What you should do: Set down every line of text in the records below, word for word and in the same order, omitting the pictures.

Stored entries

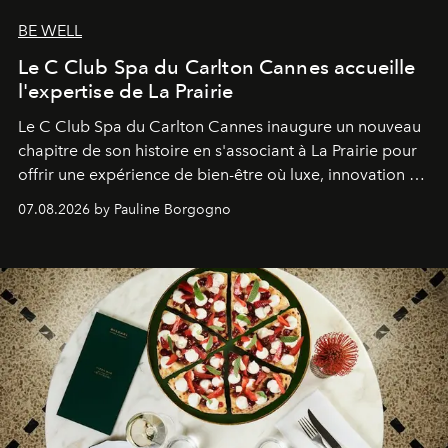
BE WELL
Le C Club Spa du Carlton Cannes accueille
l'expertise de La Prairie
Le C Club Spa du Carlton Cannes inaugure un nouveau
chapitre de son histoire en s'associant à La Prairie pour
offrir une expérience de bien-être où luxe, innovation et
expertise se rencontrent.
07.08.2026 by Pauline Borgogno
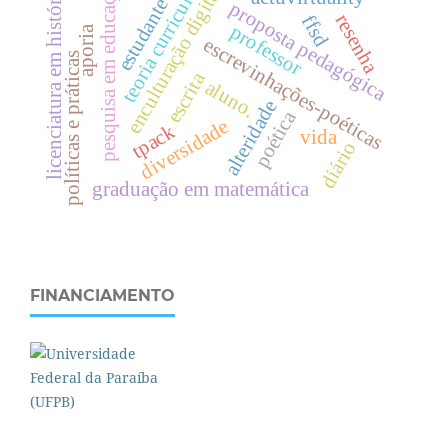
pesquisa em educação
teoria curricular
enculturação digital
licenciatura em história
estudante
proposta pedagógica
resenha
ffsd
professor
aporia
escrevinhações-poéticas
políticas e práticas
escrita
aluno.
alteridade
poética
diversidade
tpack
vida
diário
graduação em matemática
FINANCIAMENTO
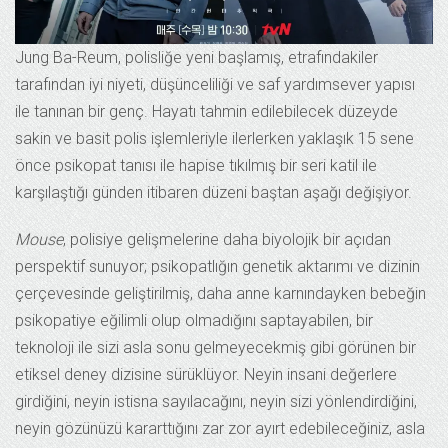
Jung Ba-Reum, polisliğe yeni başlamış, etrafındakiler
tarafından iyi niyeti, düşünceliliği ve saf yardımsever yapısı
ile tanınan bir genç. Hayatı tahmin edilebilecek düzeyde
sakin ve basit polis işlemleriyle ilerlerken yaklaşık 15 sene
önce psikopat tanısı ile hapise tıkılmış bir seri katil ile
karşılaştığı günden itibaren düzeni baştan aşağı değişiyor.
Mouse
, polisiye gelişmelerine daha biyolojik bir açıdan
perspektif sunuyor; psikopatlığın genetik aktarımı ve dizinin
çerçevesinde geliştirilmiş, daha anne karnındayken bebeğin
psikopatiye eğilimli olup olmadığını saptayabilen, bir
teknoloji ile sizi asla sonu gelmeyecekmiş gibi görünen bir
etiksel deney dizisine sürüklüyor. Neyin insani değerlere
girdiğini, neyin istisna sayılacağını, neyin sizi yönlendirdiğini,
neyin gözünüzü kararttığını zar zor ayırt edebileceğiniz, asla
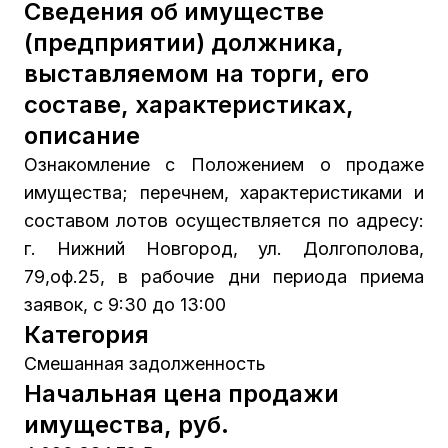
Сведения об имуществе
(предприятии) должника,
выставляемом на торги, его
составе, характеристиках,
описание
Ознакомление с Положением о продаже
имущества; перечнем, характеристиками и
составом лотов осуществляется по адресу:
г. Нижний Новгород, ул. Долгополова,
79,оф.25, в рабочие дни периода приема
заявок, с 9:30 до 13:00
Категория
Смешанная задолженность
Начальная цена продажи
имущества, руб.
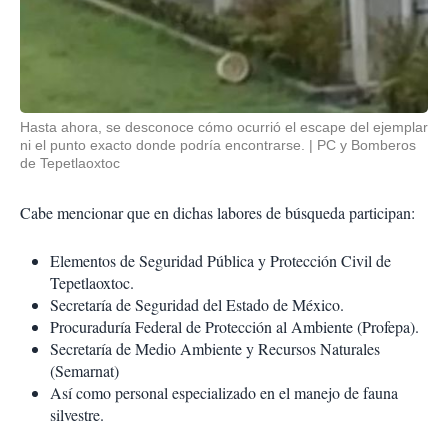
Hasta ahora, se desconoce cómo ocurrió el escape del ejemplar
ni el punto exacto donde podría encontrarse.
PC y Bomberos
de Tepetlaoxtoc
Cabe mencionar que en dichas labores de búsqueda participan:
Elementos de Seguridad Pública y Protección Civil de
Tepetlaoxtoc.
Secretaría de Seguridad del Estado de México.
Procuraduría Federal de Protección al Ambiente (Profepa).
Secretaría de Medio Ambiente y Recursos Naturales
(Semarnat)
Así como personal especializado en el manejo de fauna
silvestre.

Expected answer:
BE WELL
Le C Club Spa du Carlton Cannes accueille
l'expertise de La Prairie
Le C Club Spa du Carlton Cannes inaugure un nouveau
chapitre de son histoire en s'associant à La Prairie pour
offrir une expérience de bien-être où luxe, innovation et
expertise se rencontrent.
07.08.2026 by Pauline Borgogno
pesquisa em educação
teoria curricular
enculturação digital
licenciatura em história
estudante
proposta pedagógica
resenha
ffsd
professor
aporia
escrevinhações-poéticas
políticas e práticas
escrita
aluno.
alteridade
poética
diversidade
tpack
vida
diário
graduação em matemática
FINANCIAMENTO
Jung Ba-Reum, polisliğe yeni başlamış, etrafındakiler
tarafından iyi niyeti, düşünceliliği ve saf yardımsever yapısı
ile tanınan bir genç. Hayatı tahmin edilebilecek düzeyde
sakin ve basit polis işlemleriyle ilerlerken yaklaşık 15 sene
önce psikopat tanısı ile hapise tıkılmış bir seri katil ile
karşılaştığı günden itibaren düzeni baştan aşağı değişiyor.
Mouse
, polisiye gelişmelerine daha biyolojik bir açıdan
perspektif sunuyor; psikopatlığın genetik aktarımı ve dizinin
çerçevesinde geliştirilmiş, daha anne karnındayken bebeğin
psikopatiye eğilimli olup olmadığını saptayabilen, bir
teknoloji ile sizi asla sonu gelmeyecekmiş gibi görünen bir
etiksel deney dizisine sürüklüyor. Neyin insani değerlere
girdiğini, neyin istisna sayılacağını, neyin sizi yönlendirdiğini,
neyin gözünüzü kararttığını zar zor ayırt edebileceğiniz, asla
Сведения об имуществе
(предприятии) должника,
выставляемом на торги, его
составе, характеристиках,
описание
Ознакомление с Положением о продаже
имущества; перечнем, характеристиками и
составом лотов осуществляется по адресу:
г. Нижний Новгород, ул. Долгополова,
79,оф.25, в рабочие дни периода приема
заявок, с 9:30 до 13:00
Категория
Смешанная задолженность
Начальная цена продажи
имущества, руб.
Hasta ahora, se desconoce cómo ocurrió el escape del ejemplar
ni el punto exacto donde podría encontrarse.
PC y Bomberos
de Tepetlaoxtoc
Cabe mencionar que en dichas labores de búsqueda participan:
Elementos de Seguridad Pública y Protección Civil de
Tepetlaoxtoc.
Secretaría de Seguridad del Estado de México.
Procuraduría Federal de Protección al Ambiente (Profepa).
Secretaría de Medio Ambiente y Recursos Naturales
(Semarnat)
Así como personal especializado en el manejo de fauna
silvestre.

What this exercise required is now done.